A frase “por trás de uma grande fortuna há um crime” é frequentemente atribuída a Balzac, mas na verdade o escritor francês nunca a proferiu, tratando-se de um erro de tradução. A frase original referia-se à riqueza inexplicada e não às fortunas em geral. “Le secret des grandes fortunes sans cause apparente est un crime oublié, parce qu’il a été proprement fait”, escreveu Balzac no romance “O Pai Goriot”, que começou a publicar em 1834. Por outras palavras, o segredo das grandes fortunas que não têm uma causa aparente é um qualquer crime que entretanto caiu no esquecimento, porque foi bem executado.
Quase 200 anos depois, a máxima permanece válida e em Portugal não faltam exemplos de pessoas que enriqueceram sem que se saiba como, incluindo autarcas, deputados e ex-governantes. São situações que fragilizam a democracia, minam a confiança dos cidadãos nas instituições e nos deixam a todos mais pobres.
O problema não é de agora e o povo português há muito que está habituado, mas também é verdade que pouco faz para acabar com esse estado de coisas. A figura do Zé Povinho, criada por Rafael Bordalo Pinheiro, ilustra bem essa forma de estar dos portugueses. Por um lado, com um gesto caraterístico, o Zé Povinho manda os políticos corruptos àquela parte; por outro, resigna-se e encara a corrupção e a má governação como fatalidades, como a chuva ou o granizo, qualquer que seja o regime político.

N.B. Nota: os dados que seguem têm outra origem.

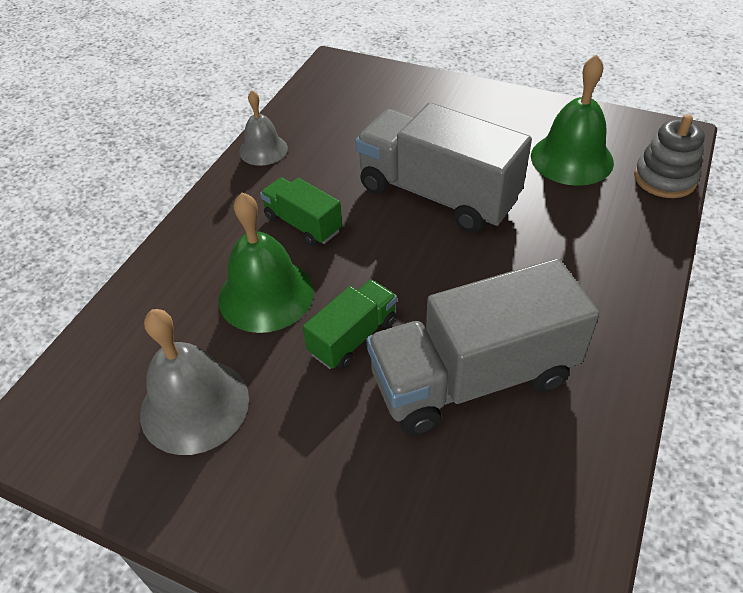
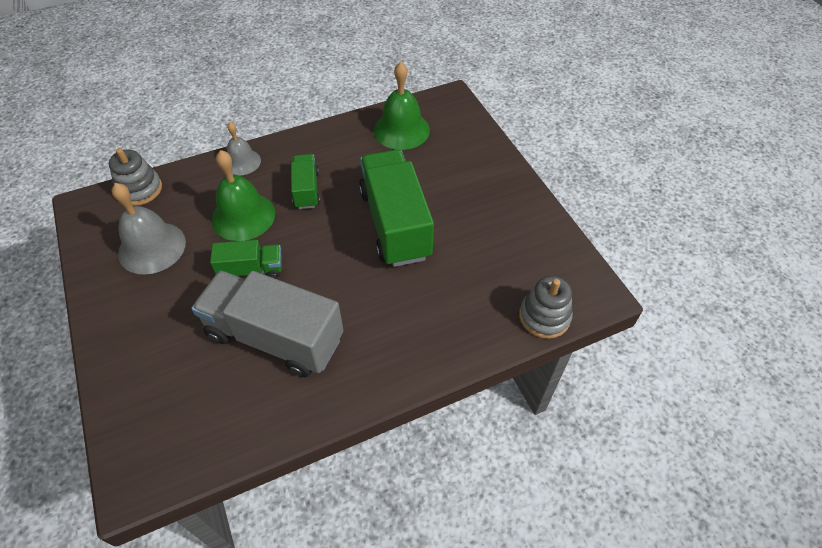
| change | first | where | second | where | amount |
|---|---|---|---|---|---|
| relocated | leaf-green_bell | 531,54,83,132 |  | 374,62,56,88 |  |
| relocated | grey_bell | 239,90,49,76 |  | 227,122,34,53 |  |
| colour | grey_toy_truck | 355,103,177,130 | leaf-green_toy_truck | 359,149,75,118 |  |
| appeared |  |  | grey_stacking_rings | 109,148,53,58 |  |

Porém, o país não tem de se resignar a viver dessa forma e está finalmente a dar passos para quebrar essa sina. A criminalização do enriquecimento ilícito dos titulares de cargos públicos só peca por tardia. Estamos a poucos dias de comemorar o 47.º aniversário da Revolução de Abril e se queremos que a nossa democracia possa sobreviver nas próximas décadas temos de enfrentar de uma vez por todas o problema da corrupção. Não podemos continuar a fazer de conta que este problema não existe e que não impacta na qualidade de vida dos portugueses. Cada euro que o Estado perde devido a atos de corrupção é menos um euro gasto em saúde, educação e serviços públicos de qualidade.